7.07pm The audience and I take part in what I can only assume is the world’s first ever massive gay pink poodle crowd surf race. The poodle on my right wins, and as the one on my left crashes back over the crowd barrier, it breaks in half. I notice the stage manager swearing profusely, and offer my apologies.
7.12pm I then ask if we should crowd surf the two boys. The audience scream “yes”, however, just as they get to the barriers the security guards pull them back, telling me that Health And Safety rules mean the kids can’t be crowd surfed.
(Two points need to be made here. 1) I understand these rules and abide by them. Those kids aren’t covered by insurance, so if anything happens to them, the venue and I are liable. And 2) In his rush to prevent the kids from being surfed, one security guard accidentally knocked over Aussie comic Hannah Gadsby, who was standing beside the stage watching. So, sorry Hannah – the irony is that the kids were unharmed, but you hit the deck)
7.13pm Someone in the crowd yells out that I should crowd surf. If you’ve seen me at a Festival before, you’ll know that is hardly a challenge to me, so I jumped at it.
7.14pm I crowd surf to the back of the tent, then return to the stage.
7.19pm Not knowing how to finish the gig, I decide that the kids need photos of themselves on stage to remember the occasion. I then get their cameras from their parents in the crowd (Cameron’s Dad was wearing a bandana and referred to himself as “Sweaty”) and take rock star photos from side on, with the audience in shot. I don’t mind saying – they were great photos. Cameron looked like a hip hop star, and Gabriel ended up wearing Sweaty’s bandana.
7.24pm The stage manager pumps smoke onto the stage to complete the rock star effect so I decide to give the kids one last hurrah. While the audience clapped along, I improvised a version of Queen’s “We Will Rock You” around the two boys, with the audience singing the chorus. We then segwayed into “We Are The Champions” and the kids left the stage to a standing ovation.
7.30pm I leave the stage, having crowd surfed two giant gay pink poodles, crowd surfed myself, and turned two kids into rock stars. Happy.

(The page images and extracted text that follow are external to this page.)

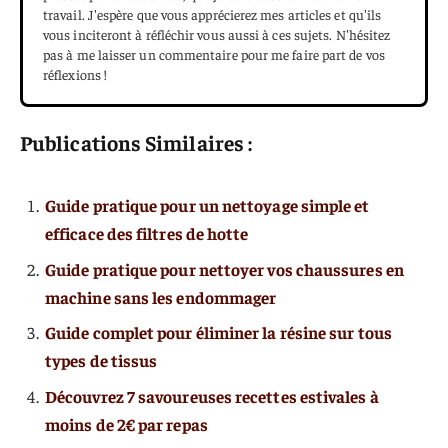
travail. J'espère que vous apprécierez mes articles et qu'ils
vous inciteront à réfléchir vous aussi à ces sujets. N'hésitez
pas à me laisser un commentaire pour me faire part de vos
réflexions !
Publications Similaires :
Guide pratique pour un nettoyage simple et
efficace des filtres de hotte
Guide pratique pour nettoyer vos chaussures en
machine sans les endommager
Guide complet pour éliminer la résine sur tous
types de tissus
Découvrez 7 savoureuses recettes estivales à
moins de 2€ par repas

The best part of all this is that my good friend Steph took photos of it on my phone, so I have posted them on my Myspace site in a folder named Latitude. Check it out – you can follow it from the moment of crowd surfing poodles to rock star kids. Also, keep an eye on Youtube. There’s every likelihood that someone in the crowd filmed it, and will post it.

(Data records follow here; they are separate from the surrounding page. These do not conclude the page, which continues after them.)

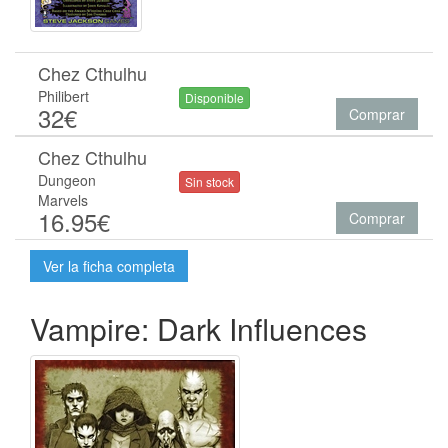
Chez Cthulhu
Philibert
Disponible
32€
Comprar
Chez Cthulhu
Dungeon
Sin stock
Marvels
16.95€
Comprar
Ver la ficha completa
Vampire: Dark Influences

To those of you in the comedy tent at Latitude on Saturday – thank you for making it a memorable gig. To the stage managers – thank you for letting me get away with so much. To Cameron and Gabriel – you guys were stars. And to the people that own the giant gay pink poodles – sorry I broke one of them.
After the show I headed backstage to walk it off, and as I did a guy came up to me and said “I’ve only ever seen you twice. Once here, and once at the Leeds festival when you crowd surfed your artificial leg”
I looked back at him and said “I do have jokes. Honest”
Until my next bonkers gig
PS the next night I performed for ninety people in a Community Hall in Buckingham. Turns out Buckingham is one of the few towns in Britain with its own official Jester, so I called him from the stage. He wasn’t home, but I did leave a message with his mum. I got an email from him the next day, signed “yours foolishly”. I like that.